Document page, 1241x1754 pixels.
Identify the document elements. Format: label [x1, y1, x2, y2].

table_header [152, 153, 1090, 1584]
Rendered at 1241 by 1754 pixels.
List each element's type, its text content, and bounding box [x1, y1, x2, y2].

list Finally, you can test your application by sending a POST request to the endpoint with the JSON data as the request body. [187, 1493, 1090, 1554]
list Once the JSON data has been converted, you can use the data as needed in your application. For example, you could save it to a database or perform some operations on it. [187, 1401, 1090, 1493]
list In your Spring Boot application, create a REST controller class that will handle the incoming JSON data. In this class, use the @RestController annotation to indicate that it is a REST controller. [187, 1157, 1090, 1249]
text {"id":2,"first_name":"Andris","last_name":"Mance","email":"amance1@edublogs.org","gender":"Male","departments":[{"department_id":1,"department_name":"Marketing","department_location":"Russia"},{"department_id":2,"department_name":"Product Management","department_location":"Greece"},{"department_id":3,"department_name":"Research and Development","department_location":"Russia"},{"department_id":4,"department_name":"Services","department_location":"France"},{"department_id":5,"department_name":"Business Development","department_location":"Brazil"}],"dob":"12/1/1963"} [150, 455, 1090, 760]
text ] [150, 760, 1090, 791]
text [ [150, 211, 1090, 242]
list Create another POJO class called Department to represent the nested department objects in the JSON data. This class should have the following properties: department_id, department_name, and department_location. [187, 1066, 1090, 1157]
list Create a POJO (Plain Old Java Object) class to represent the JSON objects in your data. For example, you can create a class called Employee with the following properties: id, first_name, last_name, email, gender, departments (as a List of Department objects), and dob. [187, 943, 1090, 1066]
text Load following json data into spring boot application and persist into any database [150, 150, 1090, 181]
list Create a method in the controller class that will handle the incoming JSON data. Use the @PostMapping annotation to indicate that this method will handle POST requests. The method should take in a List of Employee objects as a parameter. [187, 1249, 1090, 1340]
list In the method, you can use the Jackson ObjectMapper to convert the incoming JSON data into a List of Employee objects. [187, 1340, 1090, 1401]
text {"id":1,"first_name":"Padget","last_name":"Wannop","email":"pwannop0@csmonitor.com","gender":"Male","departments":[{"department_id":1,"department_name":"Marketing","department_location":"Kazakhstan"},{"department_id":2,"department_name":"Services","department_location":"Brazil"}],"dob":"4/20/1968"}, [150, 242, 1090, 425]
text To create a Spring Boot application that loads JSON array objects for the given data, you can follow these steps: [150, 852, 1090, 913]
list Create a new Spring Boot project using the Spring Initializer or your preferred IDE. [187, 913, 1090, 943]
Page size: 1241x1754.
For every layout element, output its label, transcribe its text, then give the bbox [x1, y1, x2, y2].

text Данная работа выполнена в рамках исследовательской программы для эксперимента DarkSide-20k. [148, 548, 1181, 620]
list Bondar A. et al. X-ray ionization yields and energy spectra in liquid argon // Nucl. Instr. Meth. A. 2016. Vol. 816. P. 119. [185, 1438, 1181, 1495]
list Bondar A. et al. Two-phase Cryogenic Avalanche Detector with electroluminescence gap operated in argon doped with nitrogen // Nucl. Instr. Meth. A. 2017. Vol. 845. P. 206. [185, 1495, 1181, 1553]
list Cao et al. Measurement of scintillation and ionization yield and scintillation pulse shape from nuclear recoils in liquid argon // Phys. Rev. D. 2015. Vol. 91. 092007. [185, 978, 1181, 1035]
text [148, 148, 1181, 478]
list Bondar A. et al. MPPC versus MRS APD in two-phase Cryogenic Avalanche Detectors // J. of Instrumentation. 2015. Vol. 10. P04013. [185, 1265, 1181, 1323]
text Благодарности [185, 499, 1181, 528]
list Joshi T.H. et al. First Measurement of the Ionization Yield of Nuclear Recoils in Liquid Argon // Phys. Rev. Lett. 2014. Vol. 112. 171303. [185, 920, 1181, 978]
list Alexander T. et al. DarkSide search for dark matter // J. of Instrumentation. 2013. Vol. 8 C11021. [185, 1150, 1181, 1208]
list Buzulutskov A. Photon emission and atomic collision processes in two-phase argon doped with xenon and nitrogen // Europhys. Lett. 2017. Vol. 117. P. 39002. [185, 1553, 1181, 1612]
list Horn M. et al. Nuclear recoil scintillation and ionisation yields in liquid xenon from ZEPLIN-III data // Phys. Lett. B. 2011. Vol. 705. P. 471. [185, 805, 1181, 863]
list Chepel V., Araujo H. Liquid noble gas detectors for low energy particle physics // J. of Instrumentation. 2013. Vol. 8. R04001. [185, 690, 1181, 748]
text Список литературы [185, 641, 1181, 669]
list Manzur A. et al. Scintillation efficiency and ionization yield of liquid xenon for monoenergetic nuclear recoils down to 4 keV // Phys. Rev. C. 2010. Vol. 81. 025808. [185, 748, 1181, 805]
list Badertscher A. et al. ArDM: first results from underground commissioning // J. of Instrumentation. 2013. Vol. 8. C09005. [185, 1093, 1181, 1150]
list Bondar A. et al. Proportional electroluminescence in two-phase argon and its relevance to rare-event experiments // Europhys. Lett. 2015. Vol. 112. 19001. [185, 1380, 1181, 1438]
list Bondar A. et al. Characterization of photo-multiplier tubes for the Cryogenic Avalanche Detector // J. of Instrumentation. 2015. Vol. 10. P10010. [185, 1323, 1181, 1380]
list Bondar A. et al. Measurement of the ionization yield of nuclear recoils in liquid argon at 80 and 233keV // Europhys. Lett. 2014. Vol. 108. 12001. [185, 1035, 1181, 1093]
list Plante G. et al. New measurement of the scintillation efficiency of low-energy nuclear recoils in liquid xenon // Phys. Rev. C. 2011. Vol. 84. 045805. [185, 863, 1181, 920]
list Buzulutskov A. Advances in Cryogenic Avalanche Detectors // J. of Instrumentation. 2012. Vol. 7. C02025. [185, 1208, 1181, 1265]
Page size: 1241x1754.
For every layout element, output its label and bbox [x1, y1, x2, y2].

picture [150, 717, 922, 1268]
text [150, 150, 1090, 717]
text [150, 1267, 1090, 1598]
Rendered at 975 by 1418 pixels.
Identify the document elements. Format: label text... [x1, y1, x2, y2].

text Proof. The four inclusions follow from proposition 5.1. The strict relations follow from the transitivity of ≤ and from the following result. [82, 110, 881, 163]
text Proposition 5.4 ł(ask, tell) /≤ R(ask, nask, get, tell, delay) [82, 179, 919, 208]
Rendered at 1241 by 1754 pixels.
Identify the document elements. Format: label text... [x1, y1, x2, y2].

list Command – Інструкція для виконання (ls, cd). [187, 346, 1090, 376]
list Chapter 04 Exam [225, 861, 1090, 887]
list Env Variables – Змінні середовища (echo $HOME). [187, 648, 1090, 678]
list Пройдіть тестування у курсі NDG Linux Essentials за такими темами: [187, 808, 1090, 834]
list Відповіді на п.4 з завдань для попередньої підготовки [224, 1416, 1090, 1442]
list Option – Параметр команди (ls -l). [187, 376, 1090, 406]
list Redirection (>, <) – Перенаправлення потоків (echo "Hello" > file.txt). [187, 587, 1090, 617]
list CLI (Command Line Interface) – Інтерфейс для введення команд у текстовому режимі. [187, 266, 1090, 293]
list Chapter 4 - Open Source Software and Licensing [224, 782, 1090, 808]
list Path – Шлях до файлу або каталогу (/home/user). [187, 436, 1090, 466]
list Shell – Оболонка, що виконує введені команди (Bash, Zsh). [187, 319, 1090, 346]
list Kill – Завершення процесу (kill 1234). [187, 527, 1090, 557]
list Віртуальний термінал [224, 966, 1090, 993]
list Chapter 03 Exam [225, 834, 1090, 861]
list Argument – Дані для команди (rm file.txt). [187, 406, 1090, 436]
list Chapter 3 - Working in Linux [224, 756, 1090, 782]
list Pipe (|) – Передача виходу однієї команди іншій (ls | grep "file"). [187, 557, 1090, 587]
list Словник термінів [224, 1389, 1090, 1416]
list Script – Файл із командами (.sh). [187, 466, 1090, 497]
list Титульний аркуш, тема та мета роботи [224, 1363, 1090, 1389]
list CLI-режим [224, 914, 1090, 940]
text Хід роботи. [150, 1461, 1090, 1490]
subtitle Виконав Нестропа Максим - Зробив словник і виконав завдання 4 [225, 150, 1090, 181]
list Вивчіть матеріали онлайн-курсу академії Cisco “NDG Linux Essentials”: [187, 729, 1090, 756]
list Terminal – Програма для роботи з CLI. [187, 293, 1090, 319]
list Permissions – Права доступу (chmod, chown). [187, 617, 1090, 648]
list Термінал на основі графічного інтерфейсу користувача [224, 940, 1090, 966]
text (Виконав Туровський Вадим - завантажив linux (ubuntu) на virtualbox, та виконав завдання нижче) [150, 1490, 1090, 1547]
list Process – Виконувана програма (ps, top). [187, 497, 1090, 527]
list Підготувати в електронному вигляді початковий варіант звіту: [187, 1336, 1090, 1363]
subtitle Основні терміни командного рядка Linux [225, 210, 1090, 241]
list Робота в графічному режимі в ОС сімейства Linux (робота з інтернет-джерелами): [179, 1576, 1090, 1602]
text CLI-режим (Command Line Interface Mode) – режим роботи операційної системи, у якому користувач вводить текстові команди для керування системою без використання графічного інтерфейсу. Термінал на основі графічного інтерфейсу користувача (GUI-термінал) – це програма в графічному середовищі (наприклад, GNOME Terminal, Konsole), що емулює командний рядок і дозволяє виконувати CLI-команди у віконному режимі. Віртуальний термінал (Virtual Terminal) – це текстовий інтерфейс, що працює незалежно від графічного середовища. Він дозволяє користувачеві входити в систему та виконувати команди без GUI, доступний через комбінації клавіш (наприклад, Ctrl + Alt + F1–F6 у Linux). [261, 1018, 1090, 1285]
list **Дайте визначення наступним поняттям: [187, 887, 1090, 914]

# # # # # # #

Task goal: Your answer is a single number: how many lines in the listing above hold "every"?

Written response: 2